Thursday, 30 June 2016

Reflections and New Discoveries on the 133rd Anniversary of my Great Great Grandparents Marriage.

My Great Great Grandparents' marriage has always seemed a little sketchy. They were William Turner and Harlettee Louisa Smith, nee Groombridge. He was 70. She was 36. They married on the 30th of June, 1883 at the office of the Registrar of Marriages for the District of Collingwood, at Hoddle Street. For years I've wondered what the deal really was. Most especially, I've questioned whether he was really the father of her child, my Great Grandfather, Sydney Turner.
Recently Ian, a known descendant of William Turner via his first marriage, did AncestryDNA testing. We do not match. This is not a slam-dunk for us being unrelated by blood as there is a chance that, through the random nature of DNA inheritance, we just didn't happen to get matching segments of William Turner's DNA. However, in this case where paternity was already questionable, it's a strong argument in the case against. More test results from more family members are in the pipeline and will hopefully tell us more.

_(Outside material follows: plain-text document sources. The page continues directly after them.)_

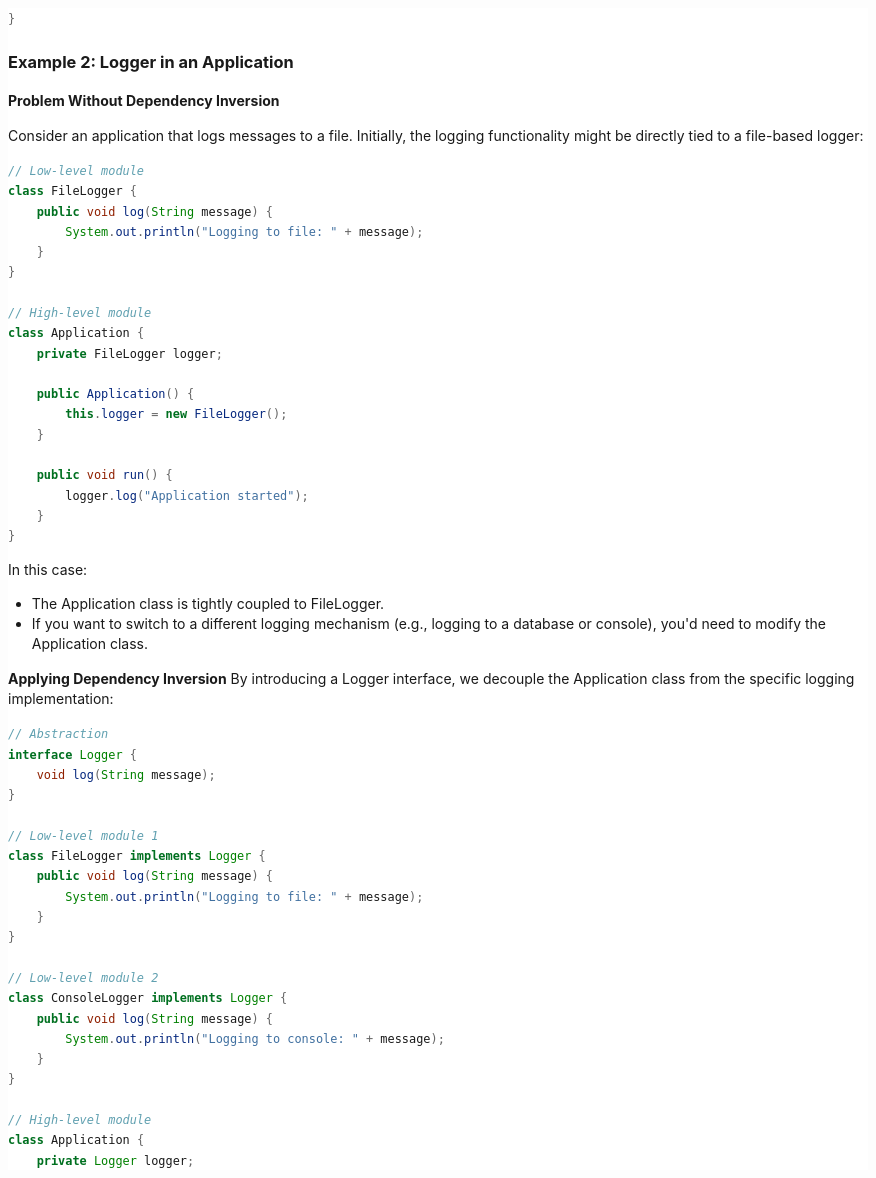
 ```java
}
```

### Example 2: Logger in an Application

**Problem Without Dependency Inversion**

Consider an application that logs messages to a file. Initially, the logging functionality might be directly tied to a file-based logger:

```java
// Low-level module
class FileLogger {
    public void log(String message) {
        System.out.println("Logging to file: " + message);
    }
}

// High-level module
class Application {
    private FileLogger logger;

    public Application() {
        this.logger = new FileLogger();
    }

    public void run() {
        logger.log("Application started");
    }
}

```

In this case:

- The Application class is tightly coupled to FileLogger.
- If you want to switch to a different logging mechanism (e.g., logging to a database or console), you'd need to modify the Application class.

**Applying Dependency Inversion**
By introducing a Logger interface, we decouple the Application class from the specific logging implementation:

```java
// Abstraction
interface Logger {
    void log(String message);
}

// Low-level module 1
class FileLogger implements Logger {
    public void log(String message) {
        System.out.println("Logging to file: " + message);
    }
}

// Low-level module 2
class ConsoleLogger implements Logger {
    public void log(String message) {
        System.out.println("Logging to console: " + message);
    }
}

// High-level module
class Application {
    private Logger logger;
```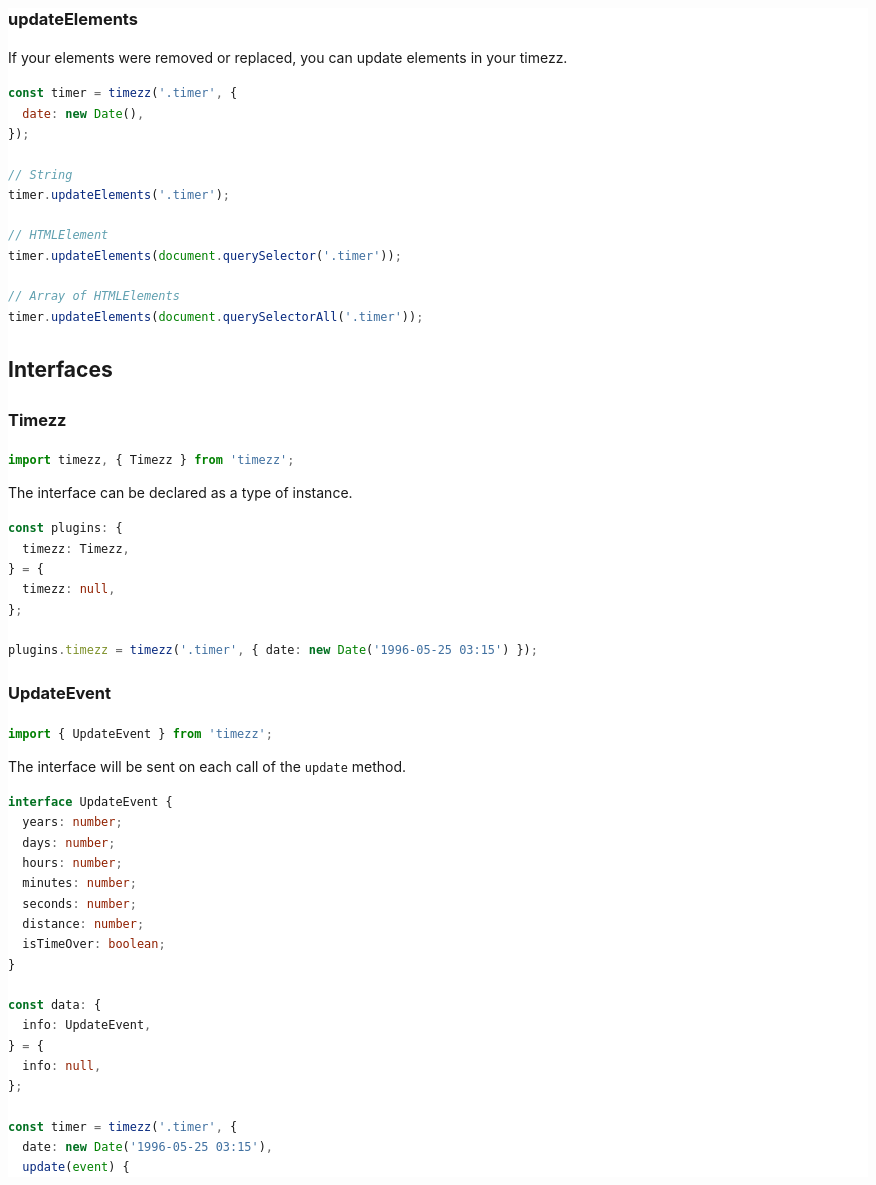 ### updateElements

If your elements were removed or replaced, you can update elements in your timezz.

```js
const timer = timezz('.timer', {
  date: new Date(),
});

// String
timer.updateElements('.timer');

// HTMLElement
timer.updateElements(document.querySelector('.timer'));

// Array of HTMLElements
timer.updateElements(document.querySelectorAll('.timer'));
```

## Interfaces

### Timezz

```ts
import timezz, { Timezz } from 'timezz';
```

The interface can be declared as a type of instance.

```ts
const plugins: {
  timezz: Timezz,
} = {
  timezz: null,
};

plugins.timezz = timezz('.timer', { date: new Date('1996-05-25 03:15') });
```

### UpdateEvent

```ts
import { UpdateEvent } from 'timezz';
```

The interface will be sent on each call of the `update` method.

```ts
interface UpdateEvent {
  years: number;
  days: number;
  hours: number;
  minutes: number;
  seconds: number;
  distance: number;
  isTimeOver: boolean;
}

const data: {
  info: UpdateEvent,
} = {
  info: null,
};

const timer = timezz('.timer', {
  date: new Date('1996-05-25 03:15'),
  update(event) {
```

In the meantime, I'm running with the assumption that Ian's results have answered the question "Did William Turner really father Sydney Groombridge Turner?" with a "No".
It's funny, I felt really excited by Ian's results. Not just because there's a new puzzle to work out, but really, very strongly, because it rehabilitates William Turner's reputation. He was always considered a good, moral man. He resigned his commission with the Army on humanitarian grounds, protesting over harsh punishments being meted out for minor infractions. He lived peacefully amongst the Indigenous people of the Dandenong ranges and was known to trade with them in an age of atrocities being committed against our First People. History considers him an all-round good guy.
Then along came proof that he remarried when his first wife had only been dead six months, and had a baby just two weeks after that, and it was a kind of jarring note.
But so far the DNA suggests that, while he did remarry quickly, and to a woman who was heavily pregnant, he wasn't the father.
I am sure that he knew that. I strongly suspect that either Harlettee, or her first husband William Smith worked for him at his tailor's shop, and that's how they met. I think her husband died suddenly, leaving her with small children to raise and then she was pregnant again with no husband. I feel that my great aunt is right that "he married her so she could get his Army pension", and to give her son a name. All of this fits in with what is known of his character.
William Turner made out a will the year after he married Harlettee, leaving everything to his oldest son from his first marriage. I didn't understand this when I first saw it, because his infant son, Sydney, and his wife would have received nothing while his oldest son - a man in his 40s, an established man with the ability to support himself - would get everything. Now it makes perfect sense in the context of helping Harlettee out with her "problem" - he might have given her child a name, but that doesn't mean he wanted to give her son everything he'd worked for all his life.
I wonder if that's how it came to be that he was destitute in 1891? If his remarriage caused tension with his sons, if they insisted he sign all his possessions over to them because they feared he was being taken advantage of. I wonder if he thought they were only looking out for themselves and if he didn't realise they saw him being manipulated and were trying to protect his assets from being seized by his second wife.
And then there's Clarabell and Myrtle, the two younger children born during the marriage. Who fathered them? Are they William's children? Yesterday, I found proof that Harlettee had charged William with desertion in 1889, when their youngest daughter Myrtle was just about 3 months old. What triggered that? Was the arrival of another child that he had nothing to do with the last straw?
And the next puzzle: who was the biological father of Sydney Groombridge Turner?
Every answer spawns new questions. Right now, I'm just happy and proud to be a Turner. William Turner bestowed his good name on our branch as a gift, and it is a gift that continues and keeps on giving, even 133 years later. I hope he'd be proud of the people who bear his name, and that someday history remembers us the way that William Turner is remembered: as good, kind and decent people.